The Promissory Note in the Wake of Interpretative Decision No. 4/2013 concerning Summary Judgments for Debt Recovery: More Questions than Answers

On 18 June 2014, the long awaited Interpretative Decision (ID) No. 4 of the General Assembly of the Civil and Commercial Colleges of the Supreme Court of Cassation (SCC) concerning summary judgments for debt recovery was issued under Interpretative Case No. 4 brought in 2013.

Part of the questions examined by the SCC in its Interpretative Decision refer to the promissory note as a document under Art. 417(1)(9) of the Civil Procedure Code (CPC) which gives grounds for the issuance of a summary judgment to be enforced forthwith pursuant to the provisions of Art. 418 CPC.

Uniformity has been introduced in the existing inconsistent case law in the field of summary judgments through the Interpretative Decision with its answers to the following two questions related to promissory notes: (i) Do the grounds for the issuance of a summary judgment under Art. 417(1)(9) CPC continue to exist, where the promissory note contains an addendum concerning the existence of a causal relationship (Question No. 4e of ID No. 4/2013); and (ii) What is the subject-matter of the case and how is the burden of proof distributed when a declaratory claim is filed under Art. 422 CPC, where a summary judgment is issued to be enforced forthwith on the basis of a promissory note (Question No. 17 of ID No. 4/2013).

Question No. 4e of the Interpretative Decision is directly related to the question on the content of the promissory note as a type of security, as well as on the legal effect of the promissory note addendum, specifying the existence of a causal relationship.

# WHAT TO PRODUCE
According to the text on promissory notes and summary judgments, on what date was Interpretative Decision No. 4 issued?

[Chart understanding data]
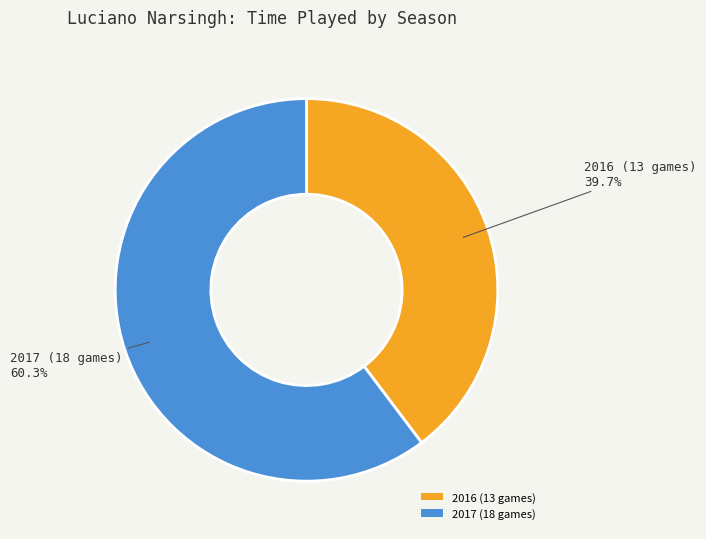

To the nearest percent, what is the average slice percentage?

50%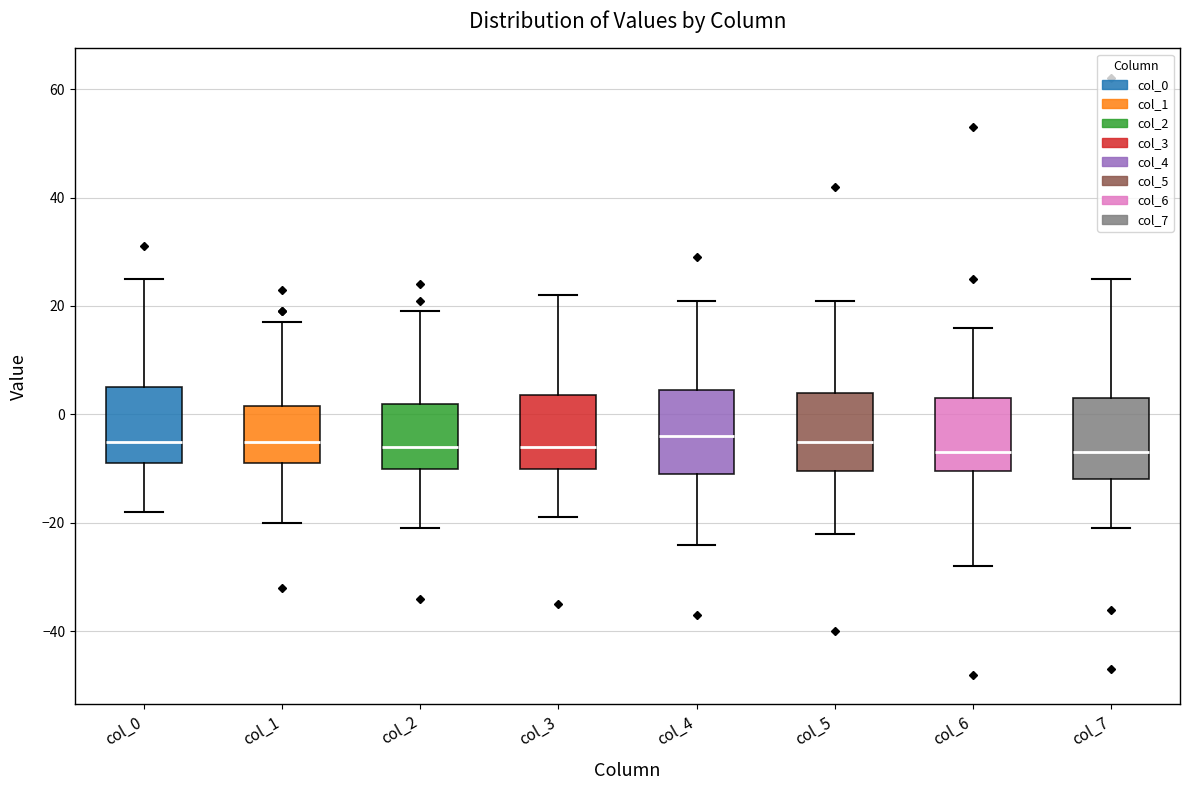

Reading left to right, read every box against the y-axis: the position of its median line, the range the box covers, and the ends of its whiskers. The values are not printed on the chart, so give them approximately, as read against the axis.

col_0: median -4, box -8 to 6, whiskers -18 to 26
col_1: median -4, box -8 to 2, whiskers -20 to 18
col_2: median -6, box -10 to 2, whiskers -20 to 20
col_3: median -6, box -10 to 4, whiskers -18 to 22
col_4: median -4, box -10 to 4, whiskers -24 to 22
col_5: median -4, box -10 to 4, whiskers -22 to 22
col_6: median -6, box -10 to 4, whiskers -28 to 16
col_7: median -6, box -12 to 4, whiskers -20 to 26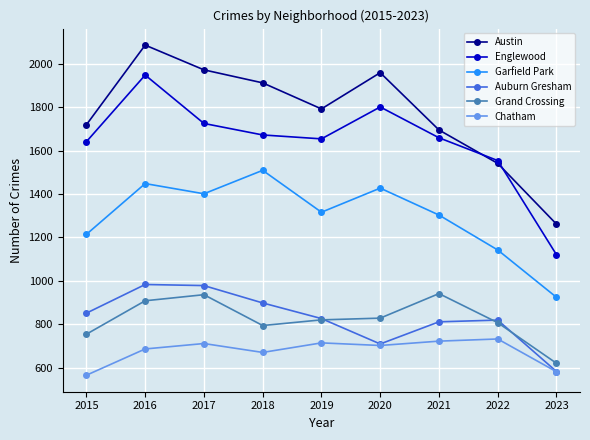

How many interior local peaks does the Auburn Gresham series have?

2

# EXERCISE RESULT
18 June 2014